TEXT SHOWN:
This guide covers installation, basic usage, and best practices for rotalabs-accel.

Installation

Requirements

  • Python 3.9+
  • PyTorch 2.0+
  • (Optional) CUDA 11.8+ for GPU acceleration
  • (Optional) Triton 2.1+ for optimized kernels

Installation Options

pip install rotalabs-accel

Core functionality with PyTorch-only implementations. Works on any platform.

pip install rotalabs-accel[triton]

Enables Triton-optimized kernels for 3-4x speedups on NVIDIA GPUs.

pip install rotalabs-accel[triton,benchmark,dev]

Includes benchmarking tools and development dependencies.

git clone https://github.com/rotalabs/rotalabs-accel.git
cd rotalabs-accel
pip install -e ".[triton,dev]"

Verify Installation

import rotalabs_accel
print(f"Version: {rotalabs_accel.__version__}")

from rotalabs_accel import is_cuda_available, is_triton_available
print(f"CUDA available: {is_cuda_available()}")
print(f"Triton available: {is_triton_available()}")

APPLY WHAT YOU READ:
A - Echo the stretch of the installation guide from "Core functionality with" through "and development dependencies.".
B - Answer each question from the installation guide, one line apiece:
(i) What is the minimum Python version required?
(ii) What speedup do the Triton-optimized kernels give on NVIDIA GPUs?
(iii) Which two functions does the verification code import from rotalabs_accel?
C - Condense the requirements list in the installation guide, starting "Python 3.9+", into one sentence that keeps every version number and marks which items are optional.

MATERIAL SUPPLIED:
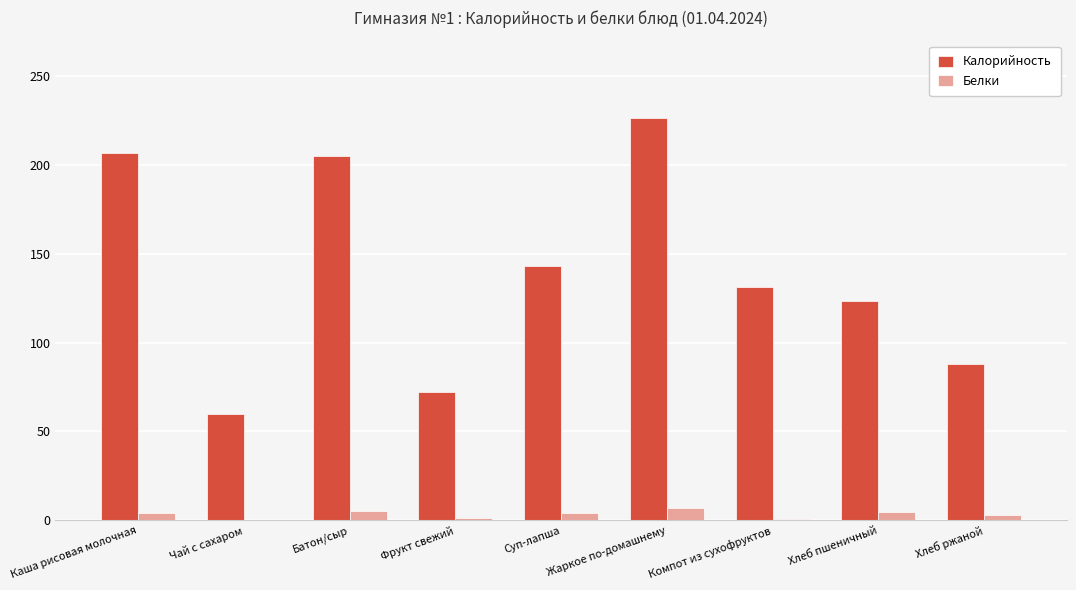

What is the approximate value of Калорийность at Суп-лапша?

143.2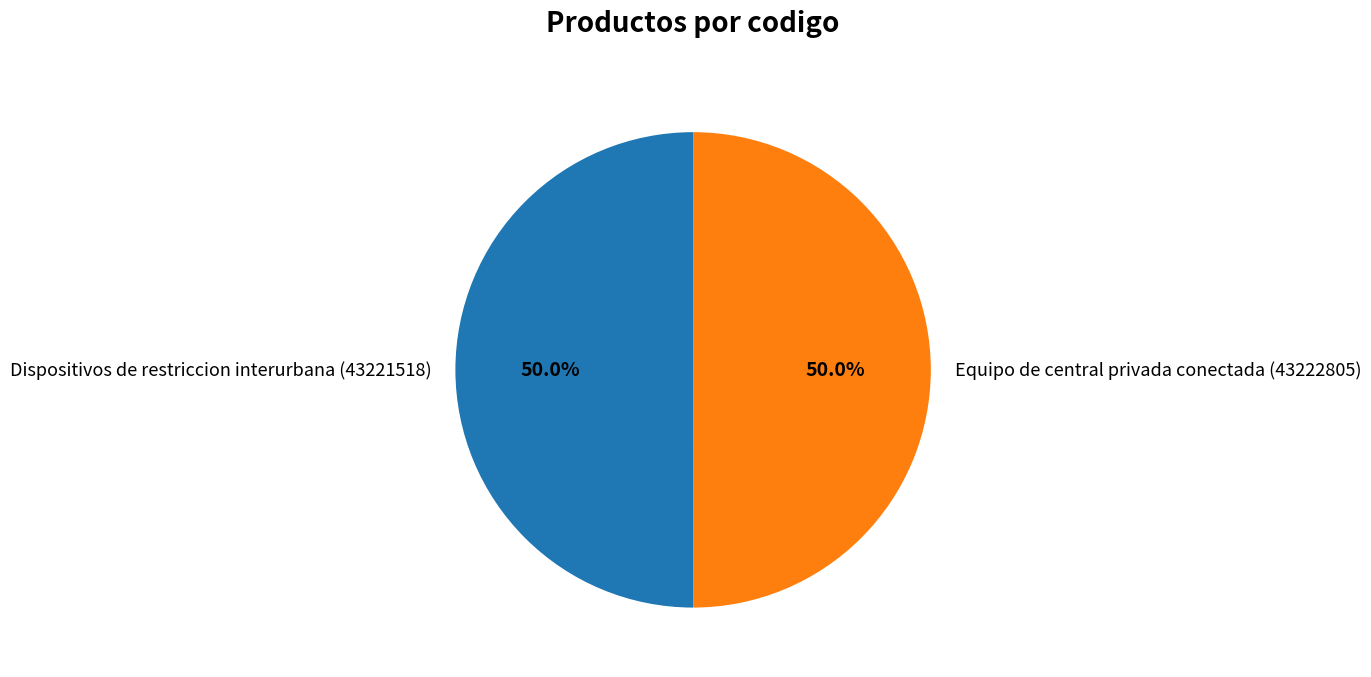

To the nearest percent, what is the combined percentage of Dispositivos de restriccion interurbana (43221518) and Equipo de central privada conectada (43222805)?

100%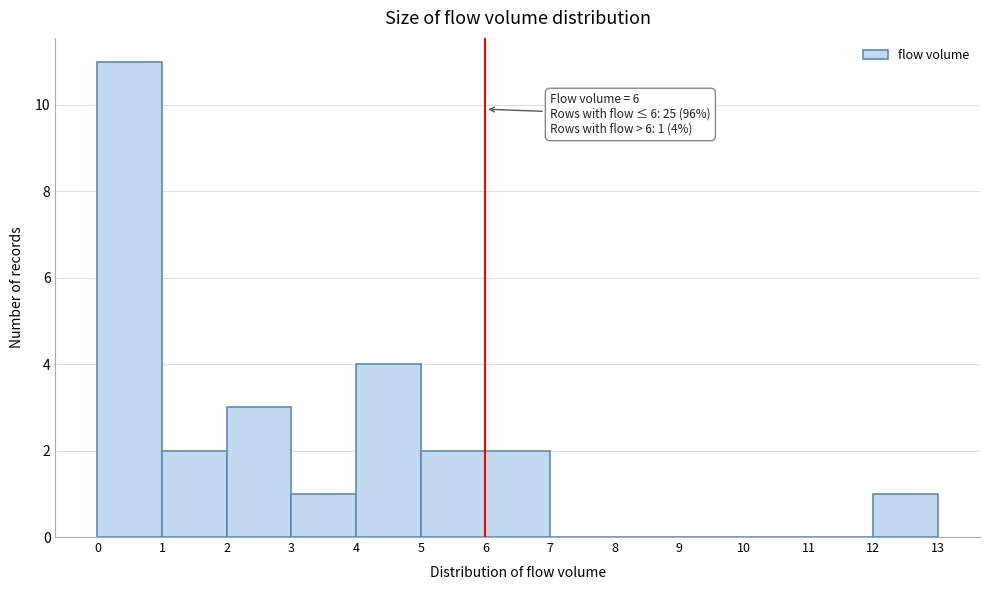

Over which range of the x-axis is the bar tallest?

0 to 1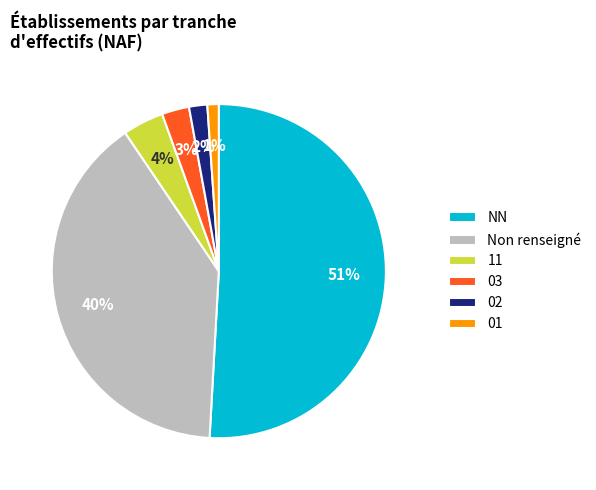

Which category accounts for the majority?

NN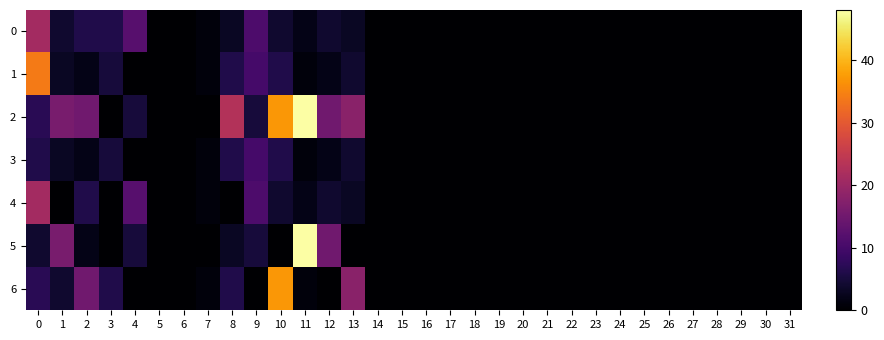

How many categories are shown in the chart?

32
--
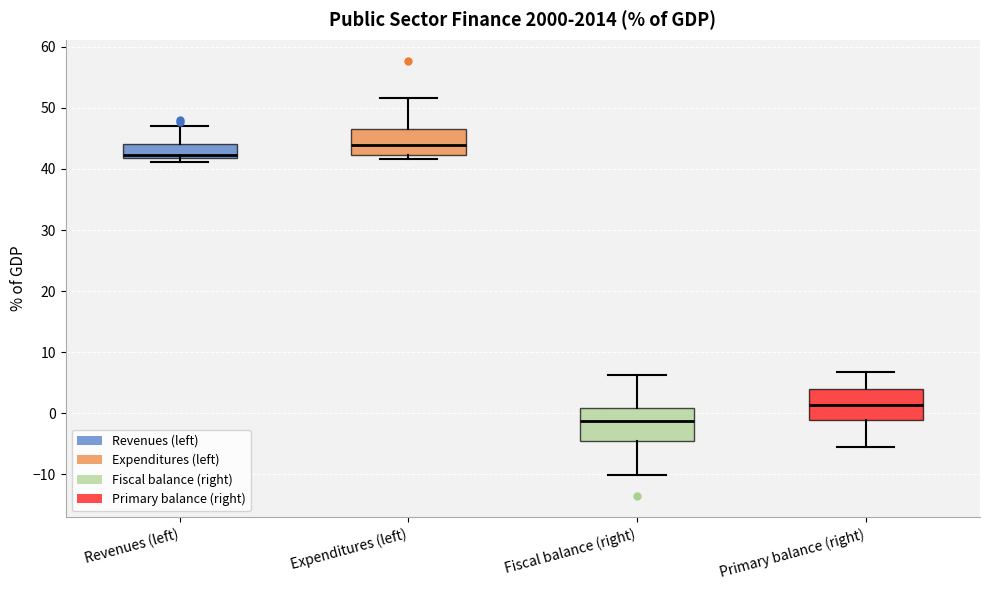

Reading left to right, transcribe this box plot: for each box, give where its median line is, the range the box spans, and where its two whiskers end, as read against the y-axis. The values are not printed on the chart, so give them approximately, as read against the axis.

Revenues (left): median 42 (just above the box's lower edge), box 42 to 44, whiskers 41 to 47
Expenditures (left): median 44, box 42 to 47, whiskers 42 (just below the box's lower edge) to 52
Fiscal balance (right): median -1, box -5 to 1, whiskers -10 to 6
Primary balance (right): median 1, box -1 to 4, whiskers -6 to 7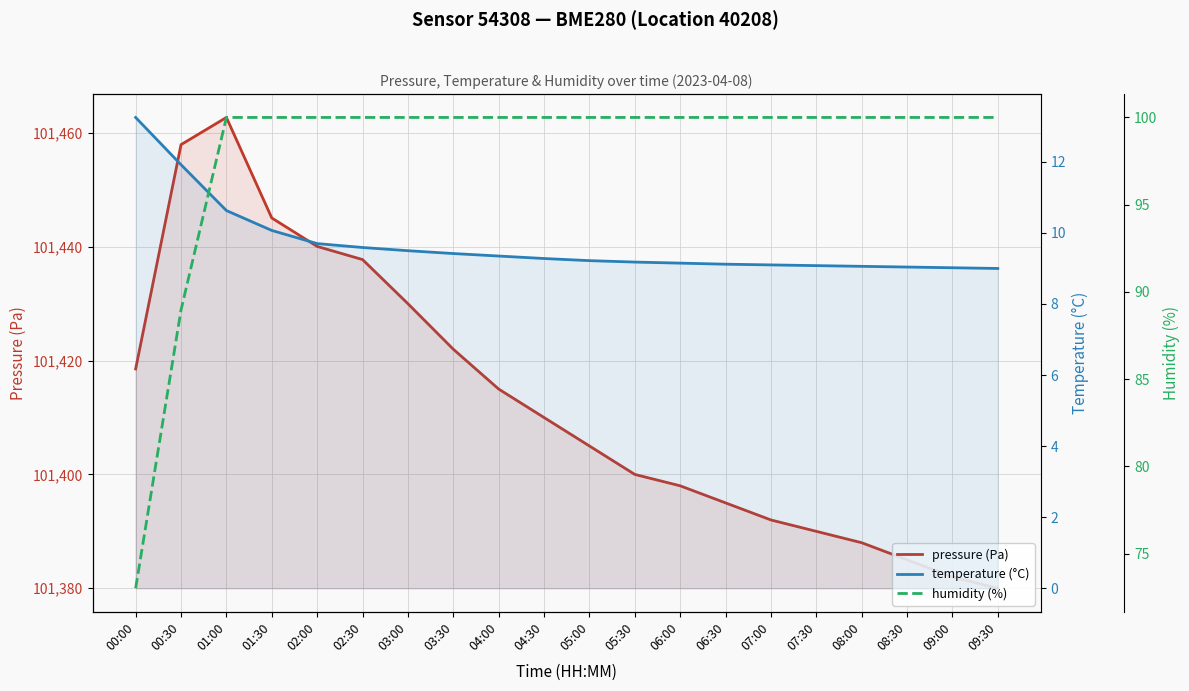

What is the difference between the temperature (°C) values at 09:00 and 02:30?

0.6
...
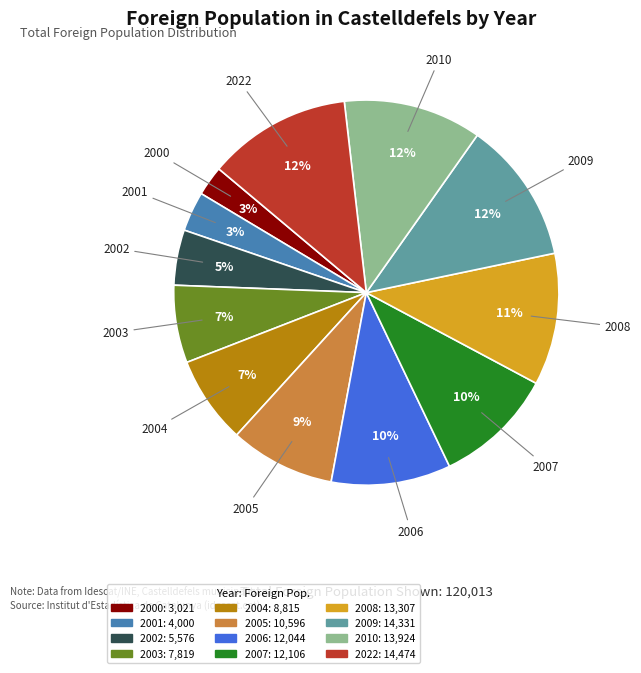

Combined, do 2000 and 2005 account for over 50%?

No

RESPONSES PER TASK:
A -
Core functionality with PyTorch-only implementations. Works on any platform.

pip install rotalabs-accel[triton]

Enables Triton-optimized kernels for 3-4x speedups on NVIDIA GPUs.

pip install rotalabs-accel[triton,benchmark,dev]

Includes benchmarking tools and development dependencies.

B -
(i) Python 3.9+
(ii) 3-4x
(iii) is_cuda_available and is_triton_available

C - The package needs Python 3.9+ and PyTorch 2.0+, with CUDA 11.8+ for GPU acceleration and Triton 2.1+ for optimized kernels as optional extras.